Classico è divenuto anche il torneo internazionale che chiude il ritiro, intitolato a Diego Gianatti e impreziosito dalla partecipazione di nazionali di alto livello. Gianatti fu il dirigente che seguì le sorti della pallacanestro sondriese nel ventennio compreso tra il 1968 e il 1987, ed è giusto che la Sondrio Sportiva abbia deciso di onorarne la memoria con questa manifestazione.

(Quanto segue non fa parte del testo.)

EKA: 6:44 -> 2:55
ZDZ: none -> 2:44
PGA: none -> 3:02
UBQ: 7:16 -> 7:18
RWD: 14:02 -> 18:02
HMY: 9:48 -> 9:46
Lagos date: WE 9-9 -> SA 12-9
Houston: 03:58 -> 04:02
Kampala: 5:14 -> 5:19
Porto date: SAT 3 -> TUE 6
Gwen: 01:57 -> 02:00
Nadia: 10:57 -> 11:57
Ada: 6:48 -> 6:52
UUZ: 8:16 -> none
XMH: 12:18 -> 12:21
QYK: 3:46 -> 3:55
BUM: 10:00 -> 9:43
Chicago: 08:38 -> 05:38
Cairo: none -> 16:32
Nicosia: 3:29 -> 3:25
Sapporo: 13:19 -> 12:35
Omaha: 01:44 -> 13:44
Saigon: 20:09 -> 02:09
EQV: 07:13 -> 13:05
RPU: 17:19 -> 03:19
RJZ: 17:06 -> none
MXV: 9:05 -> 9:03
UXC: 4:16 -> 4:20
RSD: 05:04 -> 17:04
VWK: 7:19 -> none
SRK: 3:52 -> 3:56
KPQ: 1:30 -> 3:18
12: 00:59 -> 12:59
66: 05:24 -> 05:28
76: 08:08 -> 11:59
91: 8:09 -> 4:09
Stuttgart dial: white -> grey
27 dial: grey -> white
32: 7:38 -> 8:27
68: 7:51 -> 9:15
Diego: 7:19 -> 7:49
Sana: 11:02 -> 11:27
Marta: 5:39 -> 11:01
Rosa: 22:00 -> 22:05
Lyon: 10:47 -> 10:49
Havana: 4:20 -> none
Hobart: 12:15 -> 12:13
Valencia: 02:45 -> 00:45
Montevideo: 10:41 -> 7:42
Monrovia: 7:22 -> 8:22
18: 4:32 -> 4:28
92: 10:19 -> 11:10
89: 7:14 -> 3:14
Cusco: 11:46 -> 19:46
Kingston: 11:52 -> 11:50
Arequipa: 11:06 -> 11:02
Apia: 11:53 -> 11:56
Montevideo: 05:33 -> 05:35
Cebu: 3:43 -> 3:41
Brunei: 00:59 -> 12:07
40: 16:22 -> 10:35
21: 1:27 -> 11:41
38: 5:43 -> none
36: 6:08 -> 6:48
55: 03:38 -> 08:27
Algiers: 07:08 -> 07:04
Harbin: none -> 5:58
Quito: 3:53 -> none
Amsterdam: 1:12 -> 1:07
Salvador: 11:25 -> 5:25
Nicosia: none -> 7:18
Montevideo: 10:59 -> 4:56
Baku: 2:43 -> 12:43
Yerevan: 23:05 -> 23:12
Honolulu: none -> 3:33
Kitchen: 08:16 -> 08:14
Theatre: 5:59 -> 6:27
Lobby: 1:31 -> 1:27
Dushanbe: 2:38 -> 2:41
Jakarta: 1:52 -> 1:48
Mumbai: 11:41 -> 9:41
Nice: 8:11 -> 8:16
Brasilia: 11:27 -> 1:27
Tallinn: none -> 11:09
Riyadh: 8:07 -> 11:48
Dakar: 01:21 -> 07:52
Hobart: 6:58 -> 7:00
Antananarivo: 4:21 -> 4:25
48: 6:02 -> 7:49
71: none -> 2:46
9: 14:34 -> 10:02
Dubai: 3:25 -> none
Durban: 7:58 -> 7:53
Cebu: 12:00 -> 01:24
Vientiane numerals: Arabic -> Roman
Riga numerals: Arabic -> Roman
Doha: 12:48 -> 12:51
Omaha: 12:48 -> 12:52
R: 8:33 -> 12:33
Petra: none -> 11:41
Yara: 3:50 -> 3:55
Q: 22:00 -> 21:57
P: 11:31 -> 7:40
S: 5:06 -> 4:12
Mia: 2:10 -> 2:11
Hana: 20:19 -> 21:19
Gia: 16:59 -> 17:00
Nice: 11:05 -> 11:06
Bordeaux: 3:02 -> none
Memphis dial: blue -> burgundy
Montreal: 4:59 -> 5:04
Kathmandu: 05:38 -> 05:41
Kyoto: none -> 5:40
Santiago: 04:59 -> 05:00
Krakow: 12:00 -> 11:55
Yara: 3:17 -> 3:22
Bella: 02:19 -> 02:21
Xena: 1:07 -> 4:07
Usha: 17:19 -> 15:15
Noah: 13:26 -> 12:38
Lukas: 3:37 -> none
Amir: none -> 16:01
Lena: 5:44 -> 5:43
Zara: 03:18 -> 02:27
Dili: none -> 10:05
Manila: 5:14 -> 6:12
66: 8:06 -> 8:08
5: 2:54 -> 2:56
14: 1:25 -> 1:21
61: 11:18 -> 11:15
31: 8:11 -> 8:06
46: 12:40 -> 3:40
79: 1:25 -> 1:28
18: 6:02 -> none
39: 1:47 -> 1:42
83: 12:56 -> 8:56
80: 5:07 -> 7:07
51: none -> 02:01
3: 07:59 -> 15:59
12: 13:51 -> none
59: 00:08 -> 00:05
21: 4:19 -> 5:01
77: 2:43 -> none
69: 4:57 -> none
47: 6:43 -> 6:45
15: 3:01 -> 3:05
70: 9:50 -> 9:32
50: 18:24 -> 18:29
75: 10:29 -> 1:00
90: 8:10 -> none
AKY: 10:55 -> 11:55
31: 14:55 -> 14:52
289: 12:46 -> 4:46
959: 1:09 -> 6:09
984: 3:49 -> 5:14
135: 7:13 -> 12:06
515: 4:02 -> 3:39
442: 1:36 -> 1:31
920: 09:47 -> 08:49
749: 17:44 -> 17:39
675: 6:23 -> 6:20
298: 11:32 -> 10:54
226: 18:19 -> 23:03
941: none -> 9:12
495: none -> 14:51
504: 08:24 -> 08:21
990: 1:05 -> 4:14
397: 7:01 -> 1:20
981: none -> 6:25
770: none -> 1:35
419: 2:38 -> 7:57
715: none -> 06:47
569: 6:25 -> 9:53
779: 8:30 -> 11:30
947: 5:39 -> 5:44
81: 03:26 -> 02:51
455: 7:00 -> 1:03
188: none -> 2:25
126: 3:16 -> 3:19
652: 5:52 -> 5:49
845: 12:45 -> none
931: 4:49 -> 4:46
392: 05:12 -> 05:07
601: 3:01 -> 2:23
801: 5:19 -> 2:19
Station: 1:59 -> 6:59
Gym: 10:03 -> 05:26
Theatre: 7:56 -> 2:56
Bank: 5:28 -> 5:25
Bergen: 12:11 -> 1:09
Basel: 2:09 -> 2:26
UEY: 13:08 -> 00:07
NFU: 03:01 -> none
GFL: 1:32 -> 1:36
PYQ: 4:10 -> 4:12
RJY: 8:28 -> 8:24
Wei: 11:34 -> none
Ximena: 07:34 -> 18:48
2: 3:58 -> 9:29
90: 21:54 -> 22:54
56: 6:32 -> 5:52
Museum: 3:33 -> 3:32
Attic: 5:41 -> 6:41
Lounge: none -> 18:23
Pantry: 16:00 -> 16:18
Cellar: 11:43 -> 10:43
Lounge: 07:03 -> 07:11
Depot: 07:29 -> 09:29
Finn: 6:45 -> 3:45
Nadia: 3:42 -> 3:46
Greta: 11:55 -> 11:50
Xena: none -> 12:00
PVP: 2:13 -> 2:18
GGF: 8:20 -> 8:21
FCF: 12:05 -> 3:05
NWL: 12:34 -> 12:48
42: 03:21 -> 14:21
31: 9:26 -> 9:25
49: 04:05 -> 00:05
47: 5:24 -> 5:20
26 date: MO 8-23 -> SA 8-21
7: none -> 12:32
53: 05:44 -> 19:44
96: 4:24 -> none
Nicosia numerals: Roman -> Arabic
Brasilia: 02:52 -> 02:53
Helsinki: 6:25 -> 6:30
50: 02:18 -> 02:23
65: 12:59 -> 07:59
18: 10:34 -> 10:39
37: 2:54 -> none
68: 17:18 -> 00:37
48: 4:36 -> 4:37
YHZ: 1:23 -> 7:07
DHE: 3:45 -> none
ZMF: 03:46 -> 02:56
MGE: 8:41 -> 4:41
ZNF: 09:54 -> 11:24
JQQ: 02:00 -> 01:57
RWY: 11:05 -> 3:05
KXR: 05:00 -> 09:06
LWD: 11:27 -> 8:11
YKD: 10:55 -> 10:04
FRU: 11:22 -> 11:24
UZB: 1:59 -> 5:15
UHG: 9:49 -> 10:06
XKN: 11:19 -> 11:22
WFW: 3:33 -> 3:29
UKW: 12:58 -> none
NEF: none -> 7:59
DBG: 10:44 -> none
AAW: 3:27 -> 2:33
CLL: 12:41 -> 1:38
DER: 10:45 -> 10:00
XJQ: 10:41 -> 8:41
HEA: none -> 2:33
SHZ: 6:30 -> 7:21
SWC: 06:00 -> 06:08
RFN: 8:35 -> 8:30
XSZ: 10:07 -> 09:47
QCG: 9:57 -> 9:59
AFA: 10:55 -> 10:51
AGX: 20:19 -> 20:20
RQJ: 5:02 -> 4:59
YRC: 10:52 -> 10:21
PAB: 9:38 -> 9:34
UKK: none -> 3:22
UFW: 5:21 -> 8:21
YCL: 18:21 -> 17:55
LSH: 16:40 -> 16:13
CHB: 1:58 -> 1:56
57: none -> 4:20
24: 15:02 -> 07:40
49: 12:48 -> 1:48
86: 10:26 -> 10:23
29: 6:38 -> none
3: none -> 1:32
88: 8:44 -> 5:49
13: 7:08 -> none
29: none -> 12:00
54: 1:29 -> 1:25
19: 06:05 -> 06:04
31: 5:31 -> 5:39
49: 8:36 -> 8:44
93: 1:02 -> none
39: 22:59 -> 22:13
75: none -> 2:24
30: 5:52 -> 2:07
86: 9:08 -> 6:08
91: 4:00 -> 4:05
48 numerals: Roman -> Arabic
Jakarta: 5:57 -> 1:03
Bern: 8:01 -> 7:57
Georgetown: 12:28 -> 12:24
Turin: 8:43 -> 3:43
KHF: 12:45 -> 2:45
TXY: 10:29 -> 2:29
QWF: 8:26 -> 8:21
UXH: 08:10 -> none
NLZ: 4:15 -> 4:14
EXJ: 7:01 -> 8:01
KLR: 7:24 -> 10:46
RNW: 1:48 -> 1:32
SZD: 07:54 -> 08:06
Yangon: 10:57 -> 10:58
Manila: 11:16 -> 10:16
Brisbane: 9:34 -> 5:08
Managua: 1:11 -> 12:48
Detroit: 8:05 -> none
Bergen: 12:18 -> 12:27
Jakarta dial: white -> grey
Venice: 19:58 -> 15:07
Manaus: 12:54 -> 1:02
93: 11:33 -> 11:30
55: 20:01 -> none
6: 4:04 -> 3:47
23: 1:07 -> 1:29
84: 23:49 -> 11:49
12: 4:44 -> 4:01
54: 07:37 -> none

Da Bormio gli azzurri sono partiti verso grandi avventure e grandi successi, come l´argento Olimpico del 2004 e il bronzo Europeo del 2003. E´ però significativo che anche altre nazionali, prima di scalare la gloria, siano passate dai parquet valtellinesi partecipando al Gianatti: la Lituania, ospite storico, ha conquistato l´Europeo del 2003; la Grecia l´argento mondiale nel 2006.

La Nazionale è arrivata a Bormio per la prima volta sotto la guida di Bogdan Tanjevic, assiduo frequentatore a suo tempo del Basket Circuit, e ha confermato la sua scelta con Carlo Recalcati, che è riuscito a creare un gruppo orgoglioso di vestire la maglia azzurra. E´ chiaro che il torneo è solo una tappa verso l´obiettivo principale, ma è altrettanto vero che l´Italia lo ha sempre onorato con impegno, aggiudicandosi le edizioni di 2000, 2001, 2004, 2005 e 2007.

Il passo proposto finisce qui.